Heal Your Church WebSite

Teaching, rebuking, correcting & training in righteous web design.

What church webmasters can learn from a bunch of dumb dairy cows

Chewing on your cud on how to re-work your crufty old church website?

man and dairy calf Well, moo-ving along back into website reviews, I think it’s time to pony up and milk a good example for all its worth. Today’s prime cut being the website brought to you by America’s Dairy Farmers®.

Yeah, okay so I went a bit over the top with the bovine humor – but my simple point today is about clean, simple marketing sites that present a clean, simple message.

In the case of the website DairyFarmingToday.com, it’s all about less being more. Less wordiness and more pictures that each speaking 1000 words of wholesomeness, not so much of the end products, but of the producers of said products.

I think the same could and should be practiced by many church websites out there, currently creating a cacophony of confusion through either through cheesy clich‚s and/or herds of unnecessary or unrelated information all packed into the home page.

Meaning, if a web site visitor can’t immediately figure out what your church is about in about 8 to 12 seconds online on a Friday night then it’s very unlikely they’re going to be in your pews on Sunday morning.

Which is why I recommend grazing on the various pages of DairyFarmingToday.com to see how clean and neat presentation, easy and obvious navigation, and effectively terse content and imagery all made for an effective marketing message for the people whom harvest your milk, cheese, yogurt and ice cream.

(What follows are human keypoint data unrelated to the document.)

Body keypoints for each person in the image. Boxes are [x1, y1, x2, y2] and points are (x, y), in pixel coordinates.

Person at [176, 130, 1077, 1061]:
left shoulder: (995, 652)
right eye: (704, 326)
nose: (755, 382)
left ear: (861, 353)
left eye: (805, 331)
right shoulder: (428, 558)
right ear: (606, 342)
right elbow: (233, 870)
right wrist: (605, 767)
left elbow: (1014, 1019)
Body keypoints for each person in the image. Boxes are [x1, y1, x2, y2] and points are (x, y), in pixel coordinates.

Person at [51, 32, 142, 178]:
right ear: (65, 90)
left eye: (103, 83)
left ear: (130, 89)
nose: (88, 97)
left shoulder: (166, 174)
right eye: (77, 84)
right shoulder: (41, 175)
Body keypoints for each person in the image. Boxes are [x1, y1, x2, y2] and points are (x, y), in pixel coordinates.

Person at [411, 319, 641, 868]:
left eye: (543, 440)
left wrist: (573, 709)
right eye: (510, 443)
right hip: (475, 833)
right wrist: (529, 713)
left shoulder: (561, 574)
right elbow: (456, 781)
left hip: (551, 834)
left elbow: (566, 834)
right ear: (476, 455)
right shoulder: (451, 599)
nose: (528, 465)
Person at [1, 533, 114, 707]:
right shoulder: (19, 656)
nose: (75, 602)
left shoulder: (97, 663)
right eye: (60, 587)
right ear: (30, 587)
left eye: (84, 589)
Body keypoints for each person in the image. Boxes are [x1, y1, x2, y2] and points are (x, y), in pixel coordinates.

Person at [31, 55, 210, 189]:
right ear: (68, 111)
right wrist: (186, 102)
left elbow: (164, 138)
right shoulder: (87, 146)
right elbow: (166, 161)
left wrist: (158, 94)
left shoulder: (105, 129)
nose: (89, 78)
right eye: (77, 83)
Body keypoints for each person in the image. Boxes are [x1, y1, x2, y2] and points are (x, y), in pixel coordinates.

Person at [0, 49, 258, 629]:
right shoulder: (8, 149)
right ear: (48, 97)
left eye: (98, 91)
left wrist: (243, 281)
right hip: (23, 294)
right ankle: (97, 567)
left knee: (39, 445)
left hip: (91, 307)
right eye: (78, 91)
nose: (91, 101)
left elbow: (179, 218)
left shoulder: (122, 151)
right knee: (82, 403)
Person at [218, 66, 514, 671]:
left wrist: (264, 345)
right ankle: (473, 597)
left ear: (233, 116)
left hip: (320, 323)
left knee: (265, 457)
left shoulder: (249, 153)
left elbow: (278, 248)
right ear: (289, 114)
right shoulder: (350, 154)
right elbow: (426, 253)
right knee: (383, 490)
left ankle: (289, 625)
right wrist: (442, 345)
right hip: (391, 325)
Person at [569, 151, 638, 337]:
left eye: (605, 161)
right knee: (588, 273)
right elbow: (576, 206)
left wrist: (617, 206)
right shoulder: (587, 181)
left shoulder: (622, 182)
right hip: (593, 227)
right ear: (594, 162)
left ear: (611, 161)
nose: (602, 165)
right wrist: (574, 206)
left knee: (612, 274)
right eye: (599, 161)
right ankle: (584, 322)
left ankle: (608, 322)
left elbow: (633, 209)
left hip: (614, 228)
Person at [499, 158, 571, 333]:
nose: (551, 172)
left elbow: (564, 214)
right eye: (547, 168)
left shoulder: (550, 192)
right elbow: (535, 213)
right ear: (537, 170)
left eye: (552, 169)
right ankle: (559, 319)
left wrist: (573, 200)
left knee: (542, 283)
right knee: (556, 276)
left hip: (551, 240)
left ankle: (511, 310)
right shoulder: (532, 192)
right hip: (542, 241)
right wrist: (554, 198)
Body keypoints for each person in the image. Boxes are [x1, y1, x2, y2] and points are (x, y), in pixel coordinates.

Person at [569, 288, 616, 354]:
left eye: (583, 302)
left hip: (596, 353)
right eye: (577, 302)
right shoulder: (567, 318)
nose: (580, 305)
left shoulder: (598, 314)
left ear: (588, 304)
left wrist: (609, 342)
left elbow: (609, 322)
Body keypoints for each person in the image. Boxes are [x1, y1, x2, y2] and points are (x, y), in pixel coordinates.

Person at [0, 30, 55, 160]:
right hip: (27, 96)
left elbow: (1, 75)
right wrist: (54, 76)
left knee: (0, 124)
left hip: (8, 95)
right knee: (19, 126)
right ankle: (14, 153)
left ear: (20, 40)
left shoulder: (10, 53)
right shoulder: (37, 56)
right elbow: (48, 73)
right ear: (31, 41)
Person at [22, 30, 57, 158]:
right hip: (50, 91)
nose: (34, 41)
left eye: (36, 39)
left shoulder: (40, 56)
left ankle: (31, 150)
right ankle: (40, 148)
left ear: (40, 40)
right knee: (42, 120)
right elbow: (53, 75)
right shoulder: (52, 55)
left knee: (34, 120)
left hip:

In fact, I have only two beefs about the site (yes, pun intended):

  • the logo on the upper right-hand corner of the website should navigate the user back to the ‘home page,’ not the ‘about us’ page when clicked. That’s the pattern users have come to expect – don’t mess with that; and
  • the search engine needs fixed.

I’d be interested in your comments – moreover any websites modified based on today’s good example of effective design.


  1. I think your point is valid. Clean, simple design makes viewing the site easier. The only problem, from a developer position, is obtaining those pictures that are worth a thousand words.

    Getting picutres that don’t look like they were taken by a youth group member with their disposable “digital” camera can be next to impossable. And I have no problem with using stock images, but when you have a small congregation of just a couple hundres members, its not all that convincing when no one recognizes anyone in the picutes.

    Any idea?

  2. Any suggestions for a group or board where I can get troubleshooting help on my church website?

    I’m really rusty with web design, but our church’s site is the worst… and the folks online I’ve ask for help thus far aren’t too patient with someone so far behind the curve…

    I’ll post my specific question here just in case you have time to take a look:


    The site displays nicely in Firefox/Mozilla and Safari, but the stained
    glass windows navigation portion is getting pushed down in IE, and the
    “news” box is appearing over top of it. I would much appreciate any
    pointers… I just don’t really understand all the IE layout hacks
    yet, as old hat as they may be…

    Of lesser worry is that the text in the left nav bar is cut off on
    hover, and that none of my background images as defined in the css are
    showing up…

    Thanks for any help you can provide!

  3. I agree 100% with your views on clean, crisp websites.

    Sometimes words have to take precedence but the text should be interesting enough to hold the viewers attention. But I have two questions for you and your vistors.

    1. What sites (Church based preferably) do you consider to be well desgined?

    2. How does one go about identifying what teh front page should contain so that a visitor can “immediately figure out what your church is about in about 8 to 12 seconds online on a Friday night” ?

  4. Dean I wanted to contact you and see if you might have time/be interested in doing work on a new church site for us.


    I couldn’t find anyway to email you on the site so hopefully this works.